You’d think that, after the Industrial Revolution melted the Iron Law of Wages, 21st-century intellectuals wouldn’t issue calls for population control. Think again. Apparently unaware of Paul Ehrlich’s humiliation after population growth failed to precipitate global famine, Jane Goodall decided to torpedo her own reputation in a similarly Malthusian manner.
On a January 2020 panel at the World Economic Forum in Davos, a clip of which has recently resurfaced on Twitter (I’m not calling it “X”), the chimp-whisperer averred:
We need to eat less meat. We need to stop land being used for cattle and growing grain for the billions of animals we keep in our intensive farms. And then, finally, we cannot, we cannot hide away from human population growth; because, you know, it underlies so many of the other problems — all these things we talk about wouldn’t be a problem if there were, if there was the size of population that there was 500 years ago.
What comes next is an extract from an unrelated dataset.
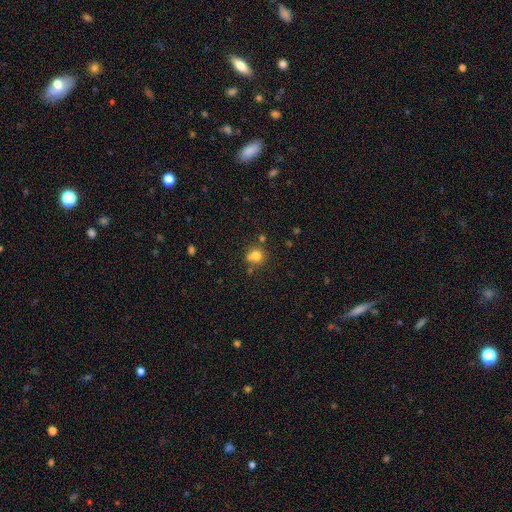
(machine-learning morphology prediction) smooth-or-featured: smooth: 77% | star or artifact: 13% | featured or disk: 10%
  how-rounded: round: 88% | in between: 12% | cigar-shaped: 1%
  merging: none: 63% | merger: 20% | minor disturbance: 13% | major disturbance: 4%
Human beings are the problem, particularly those omnivorous ones: you (probably), me (definitely), and the vast majority of people.
Isn’t it odd that these supposed humanitarians want fewer human beings living poorer, more miserable lives for the benefit of animals and the anthropomorphized earth? Regardless, it’s absolutely refuted by the evidence: As economies transition from agrarian ones mired in subsistence-level poverty to developed ones, increases in productivity translate to greater real GDP (read: wealth, health, and happiness) per capita, even as populations grow. Our World in Data provides an illustrative graph of this phenomenon here.
Still, there are neo-Malthusians who remain unpersuaded by Julian Simon’s The Ultimate Resource (human ingenuity); they are concerned that, at some point, there will be too many mouths to feed given the finitude of Earth’s material resources. I direct them to the near- and below-replacement fertility rates of developed countries, as Our World in Data shows here.
Goodall is wrong: Human beings led lives of grueling poverty in the state of nature aptly described by Thomas Hobbes as “solitary, poor, nasty, brutish, and short.”